Comment 7 Uroš Bizjak 2013-04-16 15:15:14 UTC

(In reply to comment #4)
> Hi,
> 
> (In reply to comment #3)
> > Please create a self-sufficient executable testcase, following the instructions
> > at [1]. I was not able to confirm the problem from the lines you posted.
> 
> Thanks for the feedback, Uros.  Did you try it together with the frame 
> growing downwards diff posted in #56898?  If so, the locals are actually
> at the negative offsets and unaligned loads like foo%8-5 will expose this,
> instead of foo%8-1.

No, I am using unpatched compiler.

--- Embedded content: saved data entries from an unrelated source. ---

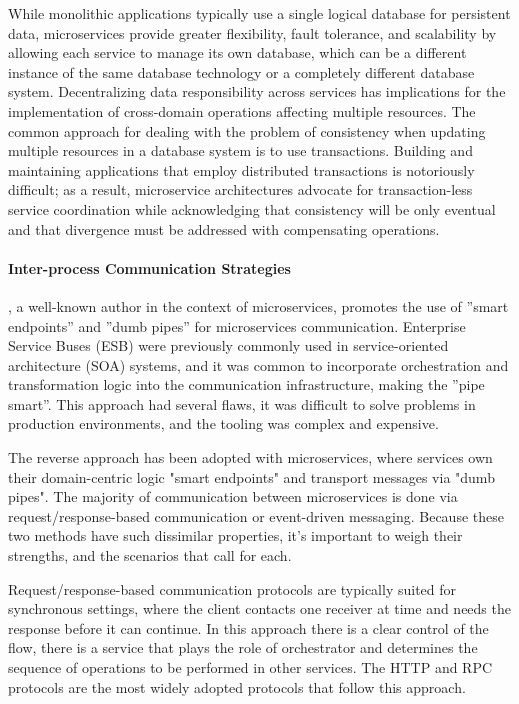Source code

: While monolithic applications typically use a single logical database for persistent data, microservices provide greater flexibility, fault tolerance,
and scalability by allowing each service to manage its own database, which can be a different instance of the same database technology or a completely different database system.
Decentralizing data responsibility across services has implications for the implementation of cross-domain operations affecting multiple resources.
The common approach for dealing with the problem of consistency when updating multiple resources in a database system is to use transactions.
Building and maintaining applications that employ distributed transactions is notoriously difficult; as a result,
microservice architectures advocate for transaction-less service coordination while acknowledging
that consistency will be only eventual and that divergence must be addressed with compensating operations.

\paragraph{Inter-process Communication Strategies}

\citeauthor{microservices}, a well-known author in the context of microservices, promotes the use of ''smart endpoints'' and ''dumb pipes'' for microservices communication.
Enterprise Service Buses (ESB) \cite{esb} were previously commonly used in service-oriented architecture (SOA) systems,
and it was common to incorporate orchestration and transformation logic into the communication infrastructure,
making the ''pipe smart''.
This approach had several flaws, it was difficult to solve problems in production environments, and the tooling was complex and expensive.

The reverse approach has been adopted with microservices,
where services own their domain-centric logic "smart endpoints" and transport messages via "dumb pipes".
The majority of communication between microservices is done via request/response-based communication or event-driven messaging.
Because these two methods have such dissimilar properties, it's important to weigh their strengths, and the scenarios that call for each.

Request/response-based communication protocols are typically suited for synchronous settings,
where the client contacts one receiver at time and needs the response before it can continue.
In this approach there is a clear control of the flow,
there is a service that plays the role of orchestrator and determines the sequence of operations to be performed in other services.
The HTTP and RPC protocols are the most widely adopted protocols that follow this approach.

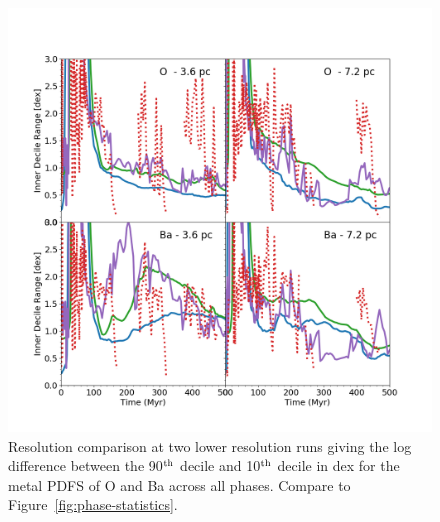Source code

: \documentclass[twocolumn]{aastex61}
\begin{document}
\begin{figure}
\centering
\includegraphics[width=0.95\linewidth]{O_Ba_resolution_study.png}
\caption{Resolution comparison at two lower resolution runs giving the log difference between the 90$^{\rm th}$ decile and 10$^{\rm th}$ decile in dex for the metal PDFS of O and Ba across all phases. Compare to Figure~\ref{fig:phase-statistics}.}
\label{fig:resolution-phase}
\end{figure}
\end{document}
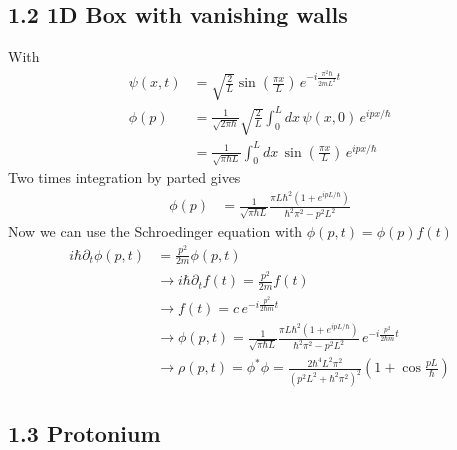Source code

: \documentclass[../main.tex]{subfiles}
\begin{document}
\subsection{1.2 1D Box with vanishing walls}
With
\begin{align}
\psi(x,t)&=\sqrt{\frac{2}{L}}\sin\left(\frac{\pi x}{L}\right)
\,e^{-i\frac{\pi^2\hbar}{2mL^2}t}\\
\phi(p)
&=\frac{1}{\sqrt{2\pi\hbar}}\sqrt{\frac{2}{L}}\int_0^L dx\,\psi(x,0)\,e^{ipx/\hbar}\\
&=\frac{1}{\sqrt{\pi\hbar L}}\int_0^L dx\,\sin\left(\frac{\pi x}{L}\right)\,e^{ipx/\hbar}
\end{align}
Two times integration by parted gives
\begin{align}
\phi(p)
&=\frac{1}{\sqrt{\pi\hbar L}}\frac{\pi L\hbar^2\left(1+e^{ipL/\hbar}\right)}{\hbar^2\pi^2-p^2L^2}
\end{align}
Now we can use the Schroedinger equation with $\phi(p,t)=\phi(p)f(t)$
\begin{align}
i\hbar\partial_t\phi(p,t)&=\frac{p^2}{2m}\phi(p,t)\\
&\rightarrow i\hbar\partial_t f(t)=\frac{p^2}{2m}f(t)\\
&\rightarrow f(t)=c\,e^{-i\frac{p^2}{2\hbar m}t}\\
&\rightarrow \phi(p,t)=\frac{1}{\sqrt{\pi\hbar L}}\frac{\pi L\hbar^2\left(1+e^{ipL/\hbar}\right)}{\hbar^2\pi^2-p^2L^2} \,e^{-i\frac{p^2}{2\hbar m}t}\\
&\rightarrow \rho(p,t)=\phi^*\phi=\frac{2\hbar^4 L^2 \pi^2}{(p^2L^2+\hbar^2\pi^2)^2}\left(1+\cos\frac{pL}{\hbar}\right)
\end{align}

\subsection{1.3 Protonium}
\end{document}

Compiling your ab-pre.tgz test, I got:

~/gcc-build-47/gcc/xgcc -B ~/gcc-build-47/gcc -O a.c
uros@monolith ~/test $ ./a.out
0d0a
0d0a0401
0d0a0401

~/gcc-build-47/gcc/xgcc -B ~/gcc-build-47/gcc -O -mcpu=ev4 a.c
uros@monolith ~/test $ ./a.out
0d0a
0d0a0401
0d0a0401

with:

GNU C (GCC) version 4.7.3 20130228 (prerelease) [gcc-4_7-branch revision 196343] (alphaev68-unknown-linux-gnu)
 
and the same result (with the same flags) with:

GNU C (GCC) version 4.9.0 20130407 (experimental) [trunk revision 197551] (alphaev68-unknown-linux-gnu)

The compilers imply -mcpu=ev67 when invoked without -mcpu command.